What is needed: Nothing outside the stretch is wanted. Repeat exactly the lines of the listing below from the one that contains "text_box [223, 208, 550, 288]" through the one that contains "Rendered at 2576 by 1449 pixels.", both ends included.

Data supplied:
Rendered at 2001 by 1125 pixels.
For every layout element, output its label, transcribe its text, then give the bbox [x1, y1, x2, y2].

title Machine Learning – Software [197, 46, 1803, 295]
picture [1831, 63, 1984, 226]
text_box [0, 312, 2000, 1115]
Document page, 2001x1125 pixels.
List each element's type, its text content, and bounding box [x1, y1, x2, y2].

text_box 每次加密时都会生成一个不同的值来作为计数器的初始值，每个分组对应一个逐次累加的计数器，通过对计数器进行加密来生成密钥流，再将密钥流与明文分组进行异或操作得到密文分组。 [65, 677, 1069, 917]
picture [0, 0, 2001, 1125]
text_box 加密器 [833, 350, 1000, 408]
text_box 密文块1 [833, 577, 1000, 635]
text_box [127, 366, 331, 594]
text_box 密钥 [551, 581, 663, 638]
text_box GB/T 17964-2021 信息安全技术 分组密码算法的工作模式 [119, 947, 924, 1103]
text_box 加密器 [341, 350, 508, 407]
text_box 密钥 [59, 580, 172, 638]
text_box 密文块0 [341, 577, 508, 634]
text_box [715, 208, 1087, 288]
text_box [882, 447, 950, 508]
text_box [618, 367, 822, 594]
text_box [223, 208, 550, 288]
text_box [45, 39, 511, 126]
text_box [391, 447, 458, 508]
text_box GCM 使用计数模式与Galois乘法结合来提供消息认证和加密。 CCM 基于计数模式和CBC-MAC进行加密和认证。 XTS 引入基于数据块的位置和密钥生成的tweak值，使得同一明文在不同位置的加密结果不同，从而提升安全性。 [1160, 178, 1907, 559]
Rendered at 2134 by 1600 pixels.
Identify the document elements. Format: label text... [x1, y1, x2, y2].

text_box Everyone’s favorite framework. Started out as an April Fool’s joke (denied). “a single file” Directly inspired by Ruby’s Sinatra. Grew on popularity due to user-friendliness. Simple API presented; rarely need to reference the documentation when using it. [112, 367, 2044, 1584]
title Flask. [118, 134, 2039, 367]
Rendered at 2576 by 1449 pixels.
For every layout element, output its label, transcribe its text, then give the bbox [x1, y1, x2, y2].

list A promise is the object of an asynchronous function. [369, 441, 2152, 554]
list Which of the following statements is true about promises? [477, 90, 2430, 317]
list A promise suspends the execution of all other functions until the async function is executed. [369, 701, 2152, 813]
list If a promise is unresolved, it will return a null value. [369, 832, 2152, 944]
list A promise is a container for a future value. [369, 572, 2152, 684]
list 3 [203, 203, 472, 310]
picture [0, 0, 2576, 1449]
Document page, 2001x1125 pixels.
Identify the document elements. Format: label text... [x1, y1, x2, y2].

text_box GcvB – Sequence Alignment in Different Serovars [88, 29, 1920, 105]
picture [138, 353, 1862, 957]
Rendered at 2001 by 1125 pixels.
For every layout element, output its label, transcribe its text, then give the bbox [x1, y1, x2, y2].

Response to this exercise:
text_box [223, 208, 550, 288]
text_box [45, 39, 511, 126]
text_box [391, 447, 458, 508]
text_box GCM 使用计数模式与Galois乘法结合来提供消息认证和加密。 CCM 基于计数模式和CBC-MAC进行加密和认证。 XTS 引入基于数据块的位置和密钥生成的tweak值，使得同一明文在不同位置的加密结果不同，从而提升安全性。 [1160, 178, 1907, 559]
Rendered at 2134 by 1600 pixels.
Identify the document elements. Format: label text... [x1, y1, x2, y2].

text_box Everyone’s favorite framework. Started out as an April Fool’s joke (denied). “a single file” Directly inspired by Ruby’s Sinatra. Grew on popularity due to user-friendliness. Simple API presented; rarely need to reference the documentation when using it. [112, 367, 2044, 1584]
title Flask. [118, 134, 2039, 367]
Rendered at 2576 by 1449 pixels.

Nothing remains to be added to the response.